There are several ways to extend support for user-defined types.
The simplest is specializing a conversion template function for your own type.
This function is called GetOpt::convert
, and is the one that converts a string to the desired type.
By providing this specialization, you automatically enable all the features (including accepting a std::vector
<your_type>
of options).
An example of how to specialize this function follows. See the Using a user-defined type for the complete code.
namespace GetOpt
{
template <> _Option::Result convert<Date>(const std::string& s, Date& d, std::ios::fmtflags)
{
_Option::Result ret = _Option::BadType;
Date tmp;
char slash;
std::stringstream ss(s);
if (ss >> tmp.month)
{
ss >> slash;
if (ss >> tmp.day)
{
ss >> slash;
if (ss >> tmp.year)
{
if (tmp.valid())
{
ret = _Option::OK;
d = tmp;
}
}
}
}
return ret;
}
}
Please note that the function works on a temporal object (tmp). This is to preserve the design behavior that GetOpt_pp
won't write anything to a variable if the format is invalid.
You can use the formatflags
parameter to get the GetOpt_pp
's format flags and apply them to your stream, if any. (i.e. ss.flags(flags);
).
More complex ways of extending types will come soon.

# REQUEST 1
Set down, word for word, everything in the passage on user-defined types from "There are several" down to "the complete code.".
# REQUEST 2
Rewrite the rows below as a numbered list, taking everything from the line containing "kingdom: Plantae" down to the line containing "scientific name: Handroanthus heptaphyllus" and omitting any blank lines.

# INFORMATION PROVIDED
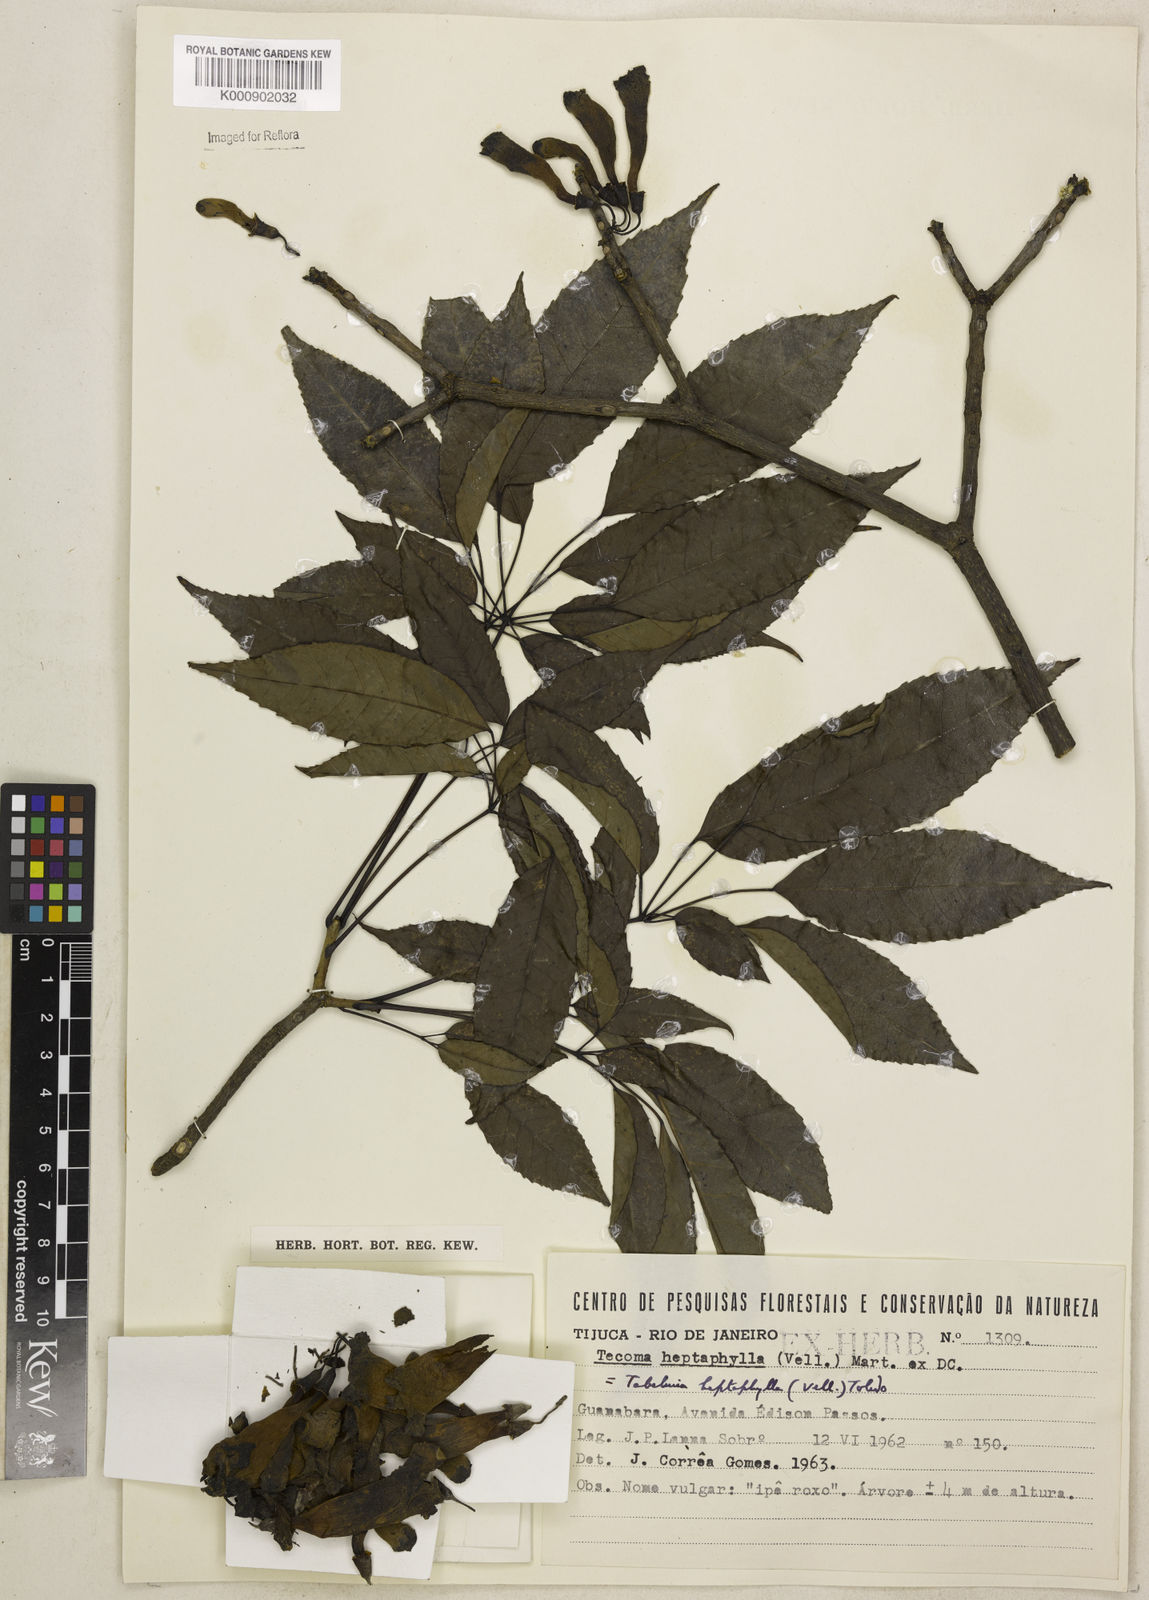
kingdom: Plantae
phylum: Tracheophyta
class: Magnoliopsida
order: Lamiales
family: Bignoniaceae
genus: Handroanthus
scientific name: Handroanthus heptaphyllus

* * *

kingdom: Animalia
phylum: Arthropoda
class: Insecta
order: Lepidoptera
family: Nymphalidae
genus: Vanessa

# EXERCISE RESULT 1
There are several ways to extend support for user-defined types.
The simplest is specializing a conversion template function for your own type.
This function is called GetOpt::convert
, and is the one that converts a string to the desired type.
By providing this specialization, you automatically enable all the features (including accepting a std::vector
<your_type>
of options).
An example of how to specialize this function follows. See the Using a user-defined type for the complete code.

# EXERCISE RESULT 2
1. kingdom: Plantae
2. phylum: Tracheophyta
3. class: Magnoliopsida
4. order: Lamiales
5. family: Bignoniaceae
6. genus: Handroanthus
7. scientific name: Handroanthus heptaphyllus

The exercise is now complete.